Segment Start: SUPPLIED DATA
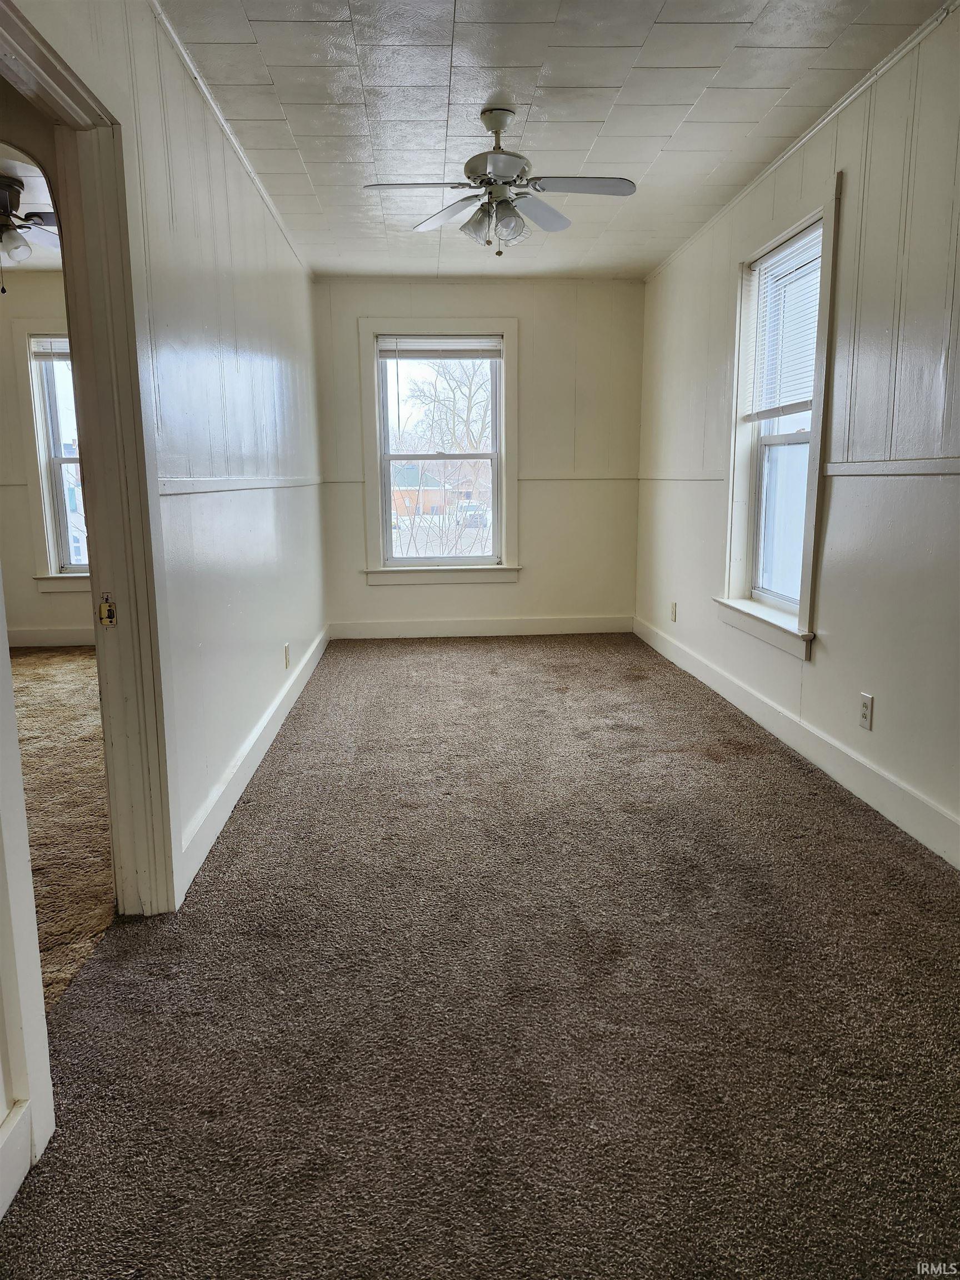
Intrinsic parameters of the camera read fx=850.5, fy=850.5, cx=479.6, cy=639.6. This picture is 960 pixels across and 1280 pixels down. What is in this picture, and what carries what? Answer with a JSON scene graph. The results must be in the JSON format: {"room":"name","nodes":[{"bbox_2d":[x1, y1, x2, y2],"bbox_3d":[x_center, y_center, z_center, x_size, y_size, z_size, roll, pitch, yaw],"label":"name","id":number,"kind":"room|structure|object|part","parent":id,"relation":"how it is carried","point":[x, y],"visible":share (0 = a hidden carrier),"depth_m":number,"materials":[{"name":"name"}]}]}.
{"room":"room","nodes":[
{"label":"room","id":0,"kind":"room"},
{"bbox_2d":[0,568,56,1218],"bbox_3d":[-0.807,-0.046,1.001,0.148,2.126,0.885,-1,11,-3],"label":"near left wall","id":1,"kind":"structure","parent":0,"point":[38,977],"depth_m":1.41,"materials":[{"name":"white paint"}]},
{"bbox_2d":[0,1098,37,1223],"bbox_3d":[-0.749,1.019,0.513,0.017,0.130,1.891,-1,11,-3],"label":"near left baseboard","id":2,"kind":"structure","parent":1,"relation":"attached to","point":[19,1179],"depth_m":1.41,"materials":[{"name":"white paint"}]},
{"bbox_2d":[0,148,61,266],"bbox_3d":[-2.725,-2.072,3.573,3.080,0.106,4.344,-1,11,-3],"label":"adjoining room ceiling","id":3,"kind":"structure","parent":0,"point":[46,186],"depth_m":4.25,"materials":[{"name":"white paint"}]},
{"bbox_2d":[0,175,59,289],"bbox_3d":[-2.191,-1.841,3.873,1.003,0.486,1.007,-1,11,-3],"label":"ceiling fan","id":4,"kind":"object","parent":3,"relation":"hanging from","point":[38,224],"visible":0.97,"depth_m":3.84,"materials":[{"name":"metal"}]},
{"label":"globe","id":5,"kind":"part","parent":4,"relation":"part of","materials":[{"name":"white glass"}]},
{"bbox_2d":[0,267,91,643],"bbox_3d":[-2.784,-1.177,5.783,3.414,2.499,0.175,-1,11,-3],"label":"far room wall","id":6,"kind":"structure","parent":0,"point":[40,286],"depth_m":5.71,"materials":[{"name":"beige paint"}]},
{"bbox_2d":[5,626,96,647],"bbox_3d":[-2.927,-0.013,5.873,3.046,0.131,0.018,-1,11,-3],"label":"baseboard","id":7,"kind":"structure","parent":6,"relation":"attached to","point":[33,635],"depth_m":5.90,"materials":[{"name":"white paint"}]},
{"bbox_2d":[13,320,88,594],"bbox_3d":[-2.516,-1.229,5.801,1.113,1.814,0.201,-1,11,-3],"label":"window","id":8,"kind":"structure","parent":6,"relation":"in","point":[43,461],"depth_m":5.75,"materials":[{"name":"white"}]},
{"bbox_2d":[31,337,69,360],"bbox_3d":[-2.584,-1.933,5.643,0.736,0.160,0.044,-1,11,-3],"label":"window blind","id":9,"kind":"object","parent":8,"relation":"attached to","point":[64,356],"visible":0.4,"depth_m":5.61,"materials":[{"name":"white plastic"}]},
{"bbox_2d":[11,648,116,1007],"bbox_3d":[-2.485,0.595,3.345,3.319,0.098,4.876,-1,11,-3],"label":"carpet floor","id":10,"kind":"structure","parent":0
Segment End: SUPPLIED DATA
Could the entries above be returned verbatim, with no pictures included?

Intrinsic parameters of the camera read fx=850.5, fy=850.5, cx=479.6, cy=639.6. This picture is 960 pixels across and 1280 pixels down. What is in this picture, and what carries what? Answer with a JSON scene graph. The results must be in the JSON format: {"room":"name","nodes":[{"bbox_2d":[x1, y1, x2, y2],"bbox_3d":[x_center, y_center, z_center, x_size, y_size, z_size, roll, pitch, yaw],"label":"name","id":number,"kind":"room|structure|object|part","parent":id,"relation":"how it is carried","point":[x, y],"visible":share (0 = a hidden carrier),"depth_m":number,"materials":[{"name":"name"}]}]}.
{"room":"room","nodes":[
{"label":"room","id":0,"kind":"room"},
{"bbox_2d":[0,568,56,1218],"bbox_3d":[-0.807,-0.046,1.001,0.148,2.126,0.885,-1,11,-3],"label":"near left wall","id":1,"kind":"structure","parent":0,"point":[38,977],"depth_m":1.41,"materials":[{"name":"white paint"}]},
{"bbox_2d":[0,1098,37,1223],"bbox_3d":[-0.749,1.019,0.513,0.017,0.130,1.891,-1,11,-3],"label":"near left baseboard","id":2,"kind":"structure","parent":1,"relation":"attached to","point":[19,1179],"depth_m":1.41,"materials":[{"name":"white paint"}]},
{"bbox_2d":[0,148,61,266],"bbox_3d":[-2.725,-2.072,3.573,3.080,0.106,4.344,-1,11,-3],"label":"adjoining room ceiling","id":3,"kind":"structure","parent":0,"point":[46,186],"depth_m":4.25,"materials":[{"name":"white paint"}]},
{"bbox_2d":[0,175,59,289],"bbox_3d":[-2.191,-1.841,3.873,1.003,0.486,1.007,-1,11,-3],"label":"ceiling fan","id":4,"kind":"object","parent":3,"relation":"hanging from","point":[38,224],"visible":0.97,"depth_m":3.84,"materials":[{"name":"metal"}]},
{"label":"globe","id":5,"kind":"part","parent":4,"relation":"part of","materials":[{"name":"white glass"}]},
{"bbox_2d":[0,267,91,643],"bbox_3d":[-2.784,-1.177,5.783,3.414,2.499,0.175,-1,11,-3],"label":"far room wall","id":6,"kind":"structure","parent":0,"point":[40,286],"depth_m":5.71,"materials":[{"name":"beige paint"}]},
{"bbox_2d":[5,626,96,647],"bbox_3d":[-2.927,-0.013,5.873,3.046,0.131,0.018,-1,11,-3],"label":"baseboard","id":7,"kind":"structure","parent":6,"relation":"attached to","point":[33,635],"depth_m":5.90,"materials":[{"name":"white paint"}]},
{"bbox_2d":[13,320,88,594],"bbox_3d":[-2.516,-1.229,5.801,1.113,1.814,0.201,-1,11,-3],"label":"window","id":8,"kind":"structure","parent":6,"relation":"in","point":[43,461],"depth_m":5.75,"materials":[{"name":"white"}]},
{"bbox_2d":[31,337,69,360],"bbox_3d":[-2.584,-1.933,5.643,0.736,0.160,0.044,-1,11,-3],"label":"window blind","id":9,"kind":"object","parent":8,"relation":"attached to","point":[64,356],"visible":0.4,"depth_m":5.61,"materials":[{"name":"white plastic"}]},
{"bbox_2d":[11,648,116,1007],"bbox_3d":[-2.485,0.595,3.345,3.319,0.098,4.876,-1,11,-3],"label":"carpet floor","id":10,"kind":"structure","parent":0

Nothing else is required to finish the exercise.